Crashing through May 23

It’s a beautiful day for a drive, with the windows down and the music up. That’s just what Chester and I did. Chester is the name of my Charger. Yes, it has a name. Chester may have been moving a little faster than usual on this spectacular day. Then we approached the infamous intersection where I lost another car 33 years ago (Amber).

It was two days before my wedding, May 23, 1985. I had just left work, my last day until after the honeymoon. I was in a great mood. It wasn’t as nice a day as today. I’m sure the windows were up but so was the music. As I approached the intersection, the light turned green I didn’t slow down, no need to. The oncoming car had been waiting at the red light to turn left. There was no one in front of me or behind me. It seemed like he waited just long enough for me to get there, and then he went. I closed my eyes. The impact was head-on.

I opened my eyes and checked my face in the mirror. I was getting married in two days. Please, no cuts or injuries on my face. There were none. Taking a deep breath, I thanked God that I didn’t appear to be seriously injured. There was a knock on my side window. I opened the window to a woman yelling, “I know CPR!” I responded, “If I stop breathing, I’ll let you know.” I handed her a piece of paper with two phone numbers, my fiancé’s and my mother’s, with strict instructions not to call the second one unless she couldn’t reach anyone at the first number. My mother would have freaked out. Doug would be Mr. Calm, Cool, & Collected. She was able to reach him. Thank you, Lord.

The ambulance arrived. They had some trouble getting my door open. The EMTs asked me lots of questions. Most importantly, what hurts? Just my neck and my hip. And just like that, a man appeared in my backseat to hold my head perfectly still until they could get a backboard. Another EMT said, “I’m going to cut off your stockings.” “But they’re my favorite ones.” “There’s already a hole, and your knee is bleeding.” “I know. I was just kidding.” This EMT does not have a sense of humor.

Lucky for me, the next EMT I met had just the right type of humor for me – the kind that found me funny. And he had the right type of backboard for my contoured seats. Once strapped in, he was ready to lift me out of the car. I groaned saying I knew I should have lost a few pounds before the wedding. He insisted I was as light as a feather. I liked him even more.
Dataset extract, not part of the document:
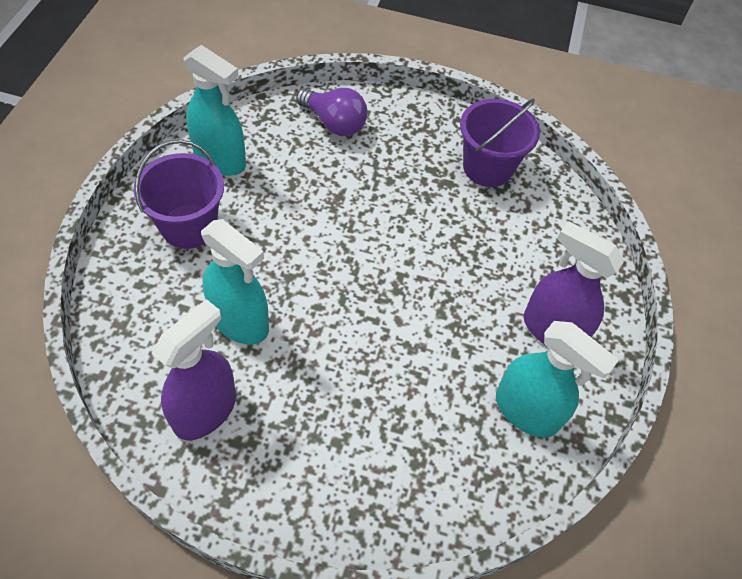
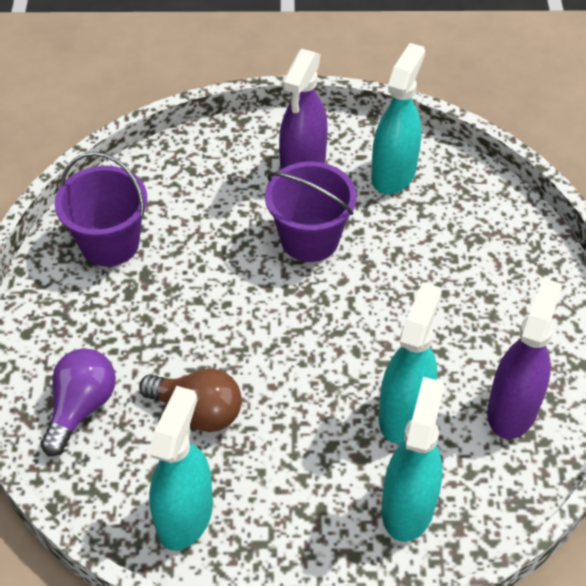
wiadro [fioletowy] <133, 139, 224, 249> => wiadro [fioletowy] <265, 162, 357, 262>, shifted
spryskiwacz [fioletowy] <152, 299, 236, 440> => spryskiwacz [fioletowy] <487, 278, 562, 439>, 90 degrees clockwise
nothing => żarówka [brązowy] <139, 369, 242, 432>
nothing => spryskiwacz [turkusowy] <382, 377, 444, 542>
He loaded me into an ambulance, let Doug know what hospital we were going to, and off we went. I told him there was one problem. It was too quiet. I didn’t plan on riding in a ambulance very often, so I would like them to use the lights and siren. Mr. Funny EMT yelled to the driver that I wouldn’t be happy until the lights and siren were on. He obliged, and we raced our way to the hospital emergency entrance.

While I was trying to keep a light heart through it all, spending the evening in the ER being poked and probed and expected to pee while lying down was not how this night was supposed to go. It was Doug’s parents’ anniversary. We were going out to dinner with them and the rest of family right after picking up the tuxes for our wedding. What would happen if I wasn’t there to make sure they were right–that no one was wearing pants that were too short or jackets that didn’t close?

Why bring up this memory from 33 years ago? It all worked out fine, no issues with the tuxes. The family didn’t miss us at the dinner. There was no delay in our wedding or honeymoon plans. The truth is I remember it every time I drive through that intersection. I remember knowing I was going to be hit. I remember the impact. I remember Doug standing in front of my car, which was way too close to the driver’s seat I was sitting in. And I remember how God cared for me that day.

Mr. Funny EMT had said to me if I hadn’t been wearing my seatbelt, I would have been launched through the windshield and probably killed. I replied that God had his angels surrounding me that day. My car was destroyed, beyond totaled. I know that God’s plan for me is better than my own, even when it doesn’t seem so. Nothing takes him by surprise, which gives me peace when the circumstances of life jump out of the shadows and try to unnerve me. Remembering that day reminds me of God’s grace, protection, and sovereignty. He is faithful, and I can rest in him no matter what–even a senior citizen deciding not to wait for me to get through a traffic light so that he didn’t miss the early bird special.